Containers (expanded)

This is an expansion, a reemphasis, of the original post i wrote up on “containers” back in 2015. It’s offered to complement recent thinking around Systems Scribing, which explores the intersection of scribing and systems thinking, particularly when considering “systems being”. This is when we start to consider systems not only as cognitive exercises, but as essential matters of the heart, with felt understanding of the interconnectedness of all things. This has possibly never been more needed on the planet than it is now.

To note, this thinking is based on the work of William Isaacs as well as the Circle of Seven, including: Barbara Cecil, Glennifer Gillespie, and Beth Jandernoa.

With that…

Steady to Scale

Here is a relevant chapter called “Steady to Scale” from Drawn Together through Visual Practice.

In it, i write: As visual practitioners, as artists, we aim with care and responsibility to reach people, to expand the boundaries of the assumed known. Any reach requires steadiness, and to ensure a stable core, we rely on support for our essential, creative selves.

Love, as a base note…

And here is the full text from “Containers” (download chapter here) in my book Generative Scribing:

Around the diamond, the iceberg, and presencing —supporting these states of being and diagnostic methods— are what I’ve already referred to in this book as containers: holding spaces for places, people, and states of the heart.

The weakness or strength of a container determines the likelihood for detrimental or successful conversation, for harmful or loving relations, for destructive or productive environments, for ill- or well-being.

In a way, just as ice forms from and melts back into a pond, containers provide energetic ground for life and death, for growth and decay. We serve as containers for others, and they for us. The stronger a container, the stronger the trust, the stronger the safety, the more that can be nourished, tended, grown, realized.

Here’s an example. As my grandmother Margaret Bird was aging, at a point when she could only go outside with a walker and physical assistance, we would occasionally lunch at a local diner in New York City.
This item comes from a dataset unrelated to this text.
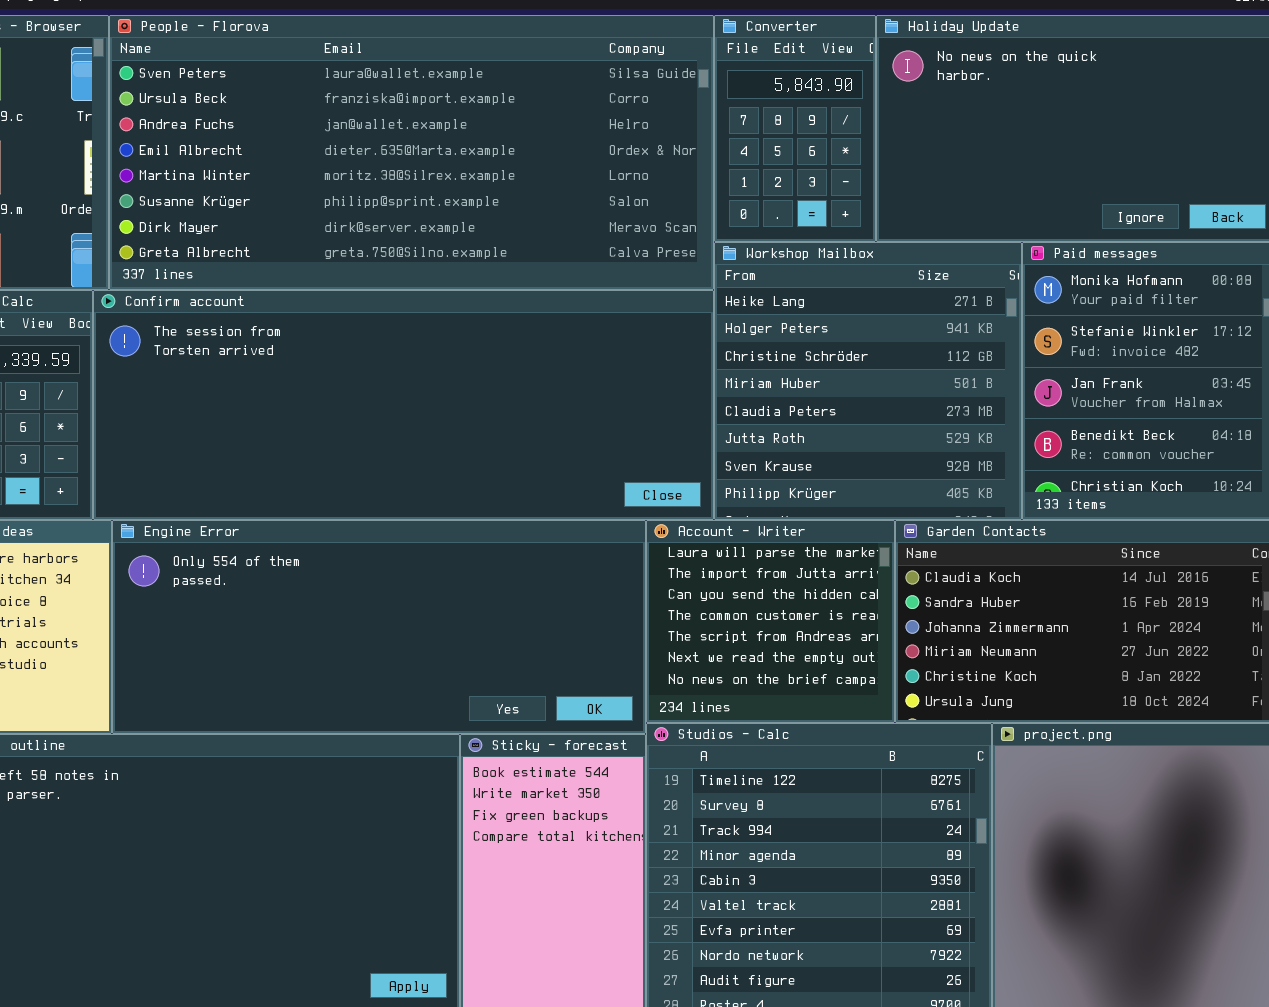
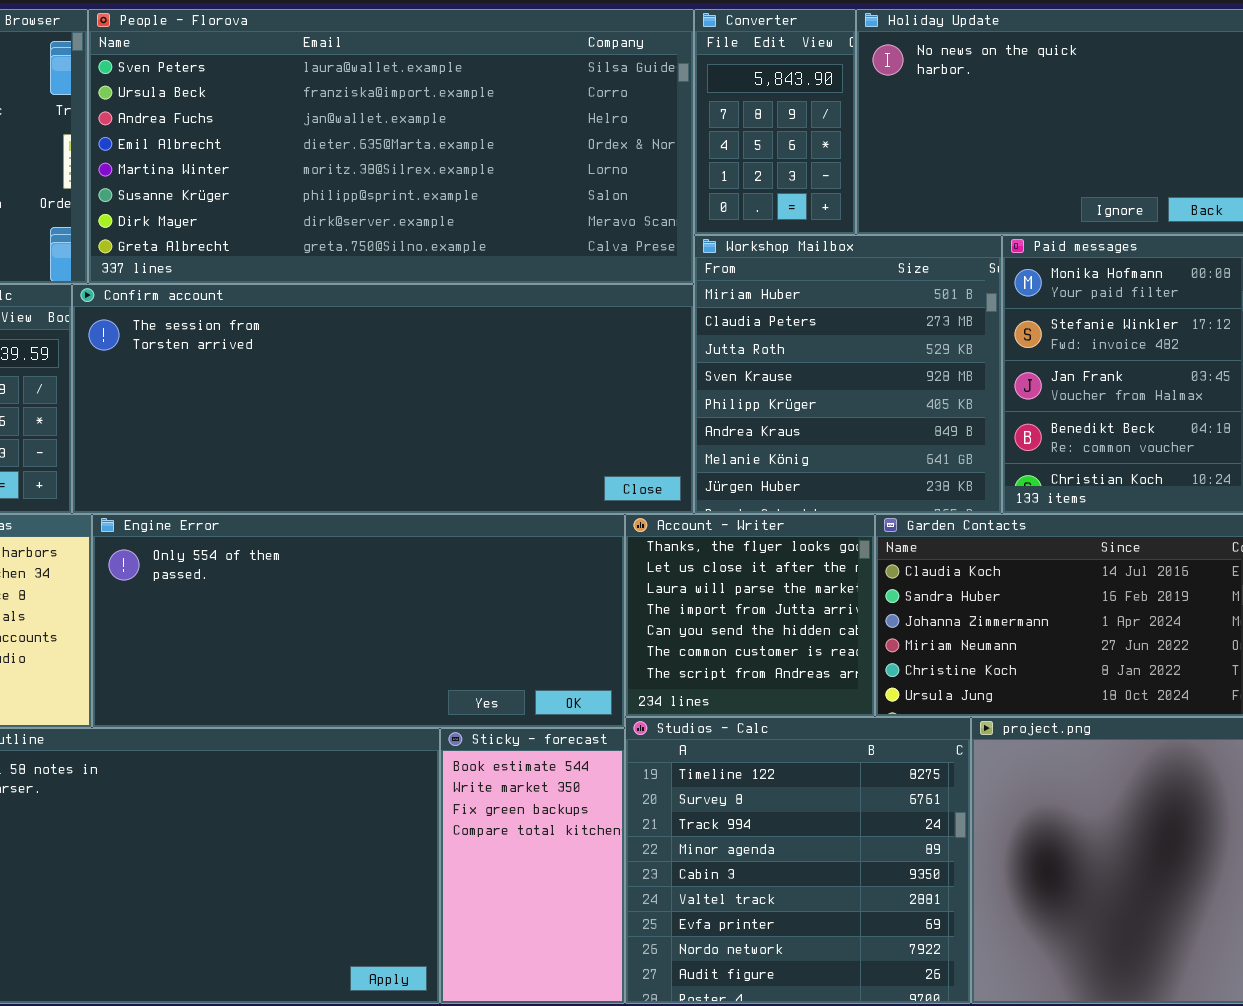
Workshop Mailbox: [714,242,1022,520] -> [694,235,1002,514], scrolled down 3 rows
Account - Writer: [646,520,895,723] -> [625,514,875,717], scrolled up 2 rows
She would ask me things about my life, about school, about my friends, about my studies, and she would marvel at the complexity of the world in which I lived. (This was 1984, so we can only imagine what she would say about our world today!)

What I recall most poignantly is the way she paid attention, seeming to hang on every word, and the way she made me feel safe and loved—loved no matter what I said, no matter what I had to share. I never felt judged. No matter what she thought about the details of my escapades, she listened closely, looked me in the eye, and continued to pursue an understanding of my life.

She provided a container, a space where I could see myself more clearly and grow as direct result of how she was holding me.

In my work as a scribe, I try to reinforce the container for the group. When a group heats up and fractures, the container needs to strengthen, to better support what wants to come to light. I don’t do this by adding a specific line or word to a page, but by enhancing my quality of listening and building the group’s trust in my very being. I turn around, and see the group, feel it, open my heart to the individuals, try to put myself in their seats, find human-to-human compassion, soften, expand.

Sometimes the container in the room is so strong that the scribe might be enveloped in its power. Our ability to “show up” increases because the room is holding us, in a way, as my grandmother held me so well, years ago. In this case, I notice the strength, thank the heaven and earth for the quality of the group, and draw with pure joy.

When my grandmother, somewhat hard of hearing and surely with many of her own personal concerns, was able to show up for me so completely, I was completely able to show up for her too. I could be more vulnerable because I felt safe. She brought out the purest part of me by how gracefully she held me in her own heart.

Love, as a base note, is the ore, and order, of the container.